■ **Text excerpt**:
Iss 2 is value of bit 6 read by IN 254 after the appropriate OUT from an Issue 2, and Iss 3 is same for an Issue 3. Iss 2 V and Iss 3 V are voltage levels on pin 28 of the ULA chip after the OUT, with no input signal on the EAR socket. (Pin 28 is the common pin for MIC, EAR and the internal speaker).

I tested the level at pin 28 at which input bit 6 changes from 0 to 1 or reverse. This is exactly 0.70 Volts on both Issue 2 and Issue 3, with no inverting or hysteresis; this means that bit 6 is 1 if the voltage on pin 28 is over 0.70 V, and otherwise it is 0, on both Issues. At the hardware level, the only difference between Issue 2 and 3 is that there are slightly higher voltages from Issue 2 machines. As can be seen from the table, the input combination '0 1' gives output voltages that are very close to the crucial 0.7 V.

■ **Work instructions**:
Write out the part of the ULA pin 28 notes from "Iss 2 is value" up to and including "crucial 0.7 V.", word for word.

■ **Data segment**:
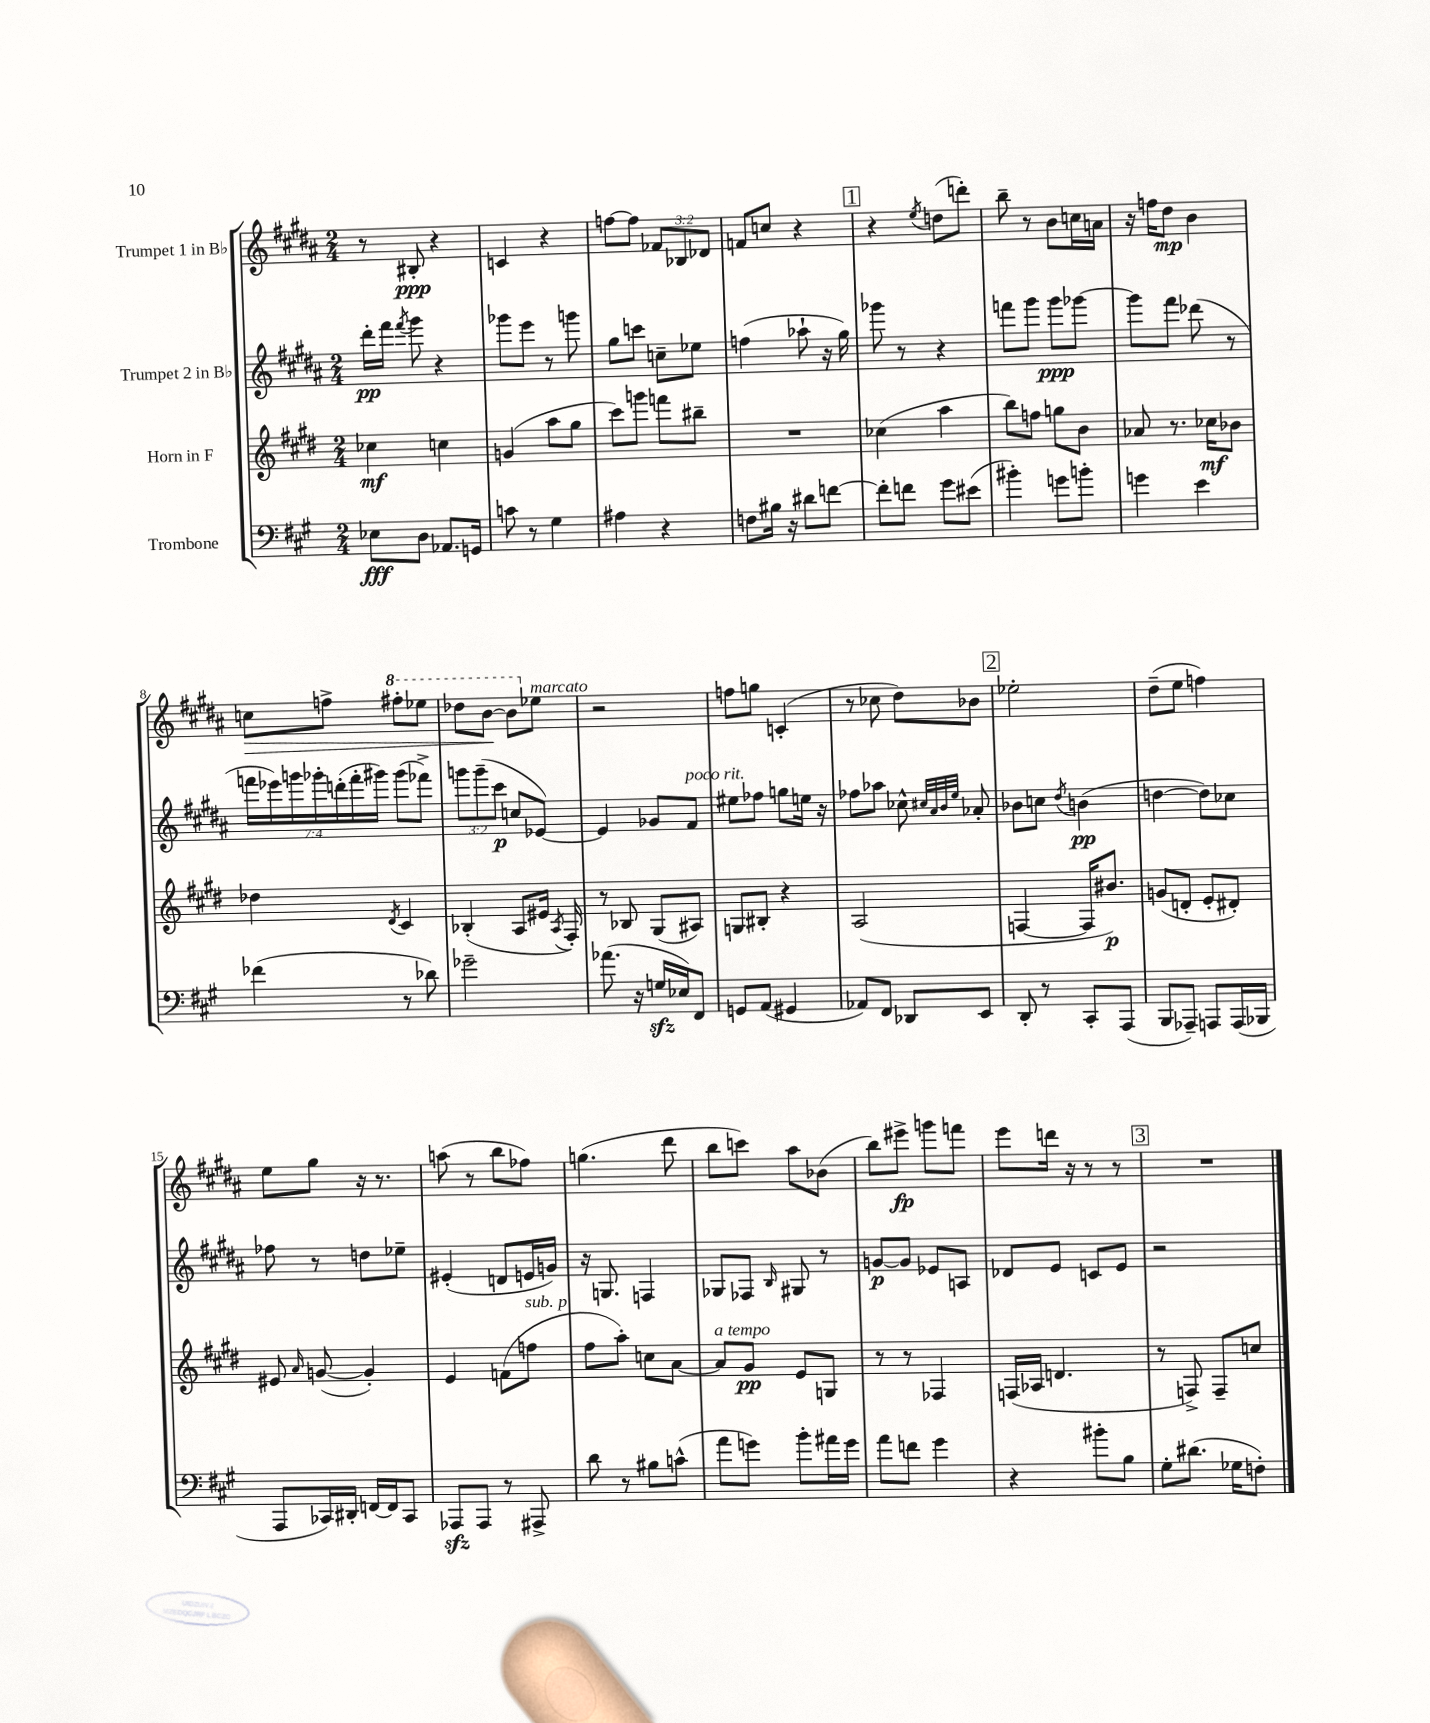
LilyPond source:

■ **Reply to the exercise**:
Iss 2 is value of bit 6 read by IN 254 after the appropriate OUT from an Issue 2, and Iss 3 is same for an Issue 3. Iss 2 V and Iss 3 V are voltage levels on pin 28 of the ULA chip after the OUT, with no input signal on the EAR socket. (Pin 28 is the common pin for MIC, EAR and the internal speaker).

I tested the level at pin 28 at which input bit 6 changes from 0 to 1 or reverse. This is exactly 0.70 Volts on both Issue 2 and Issue 3, with no inverting or hysteresis; this means that bit 6 is 1 if the voltage on pin 28 is over 0.70 V, and otherwise it is 0, on both Issues. At the hardware level, the only difference between Issue 2 and 3 is that there are slightly higher voltages from Issue 2 machines. As can be seen from the table, the input combination '0 1' gives output voltages that are very close to the crucial 0.7 V.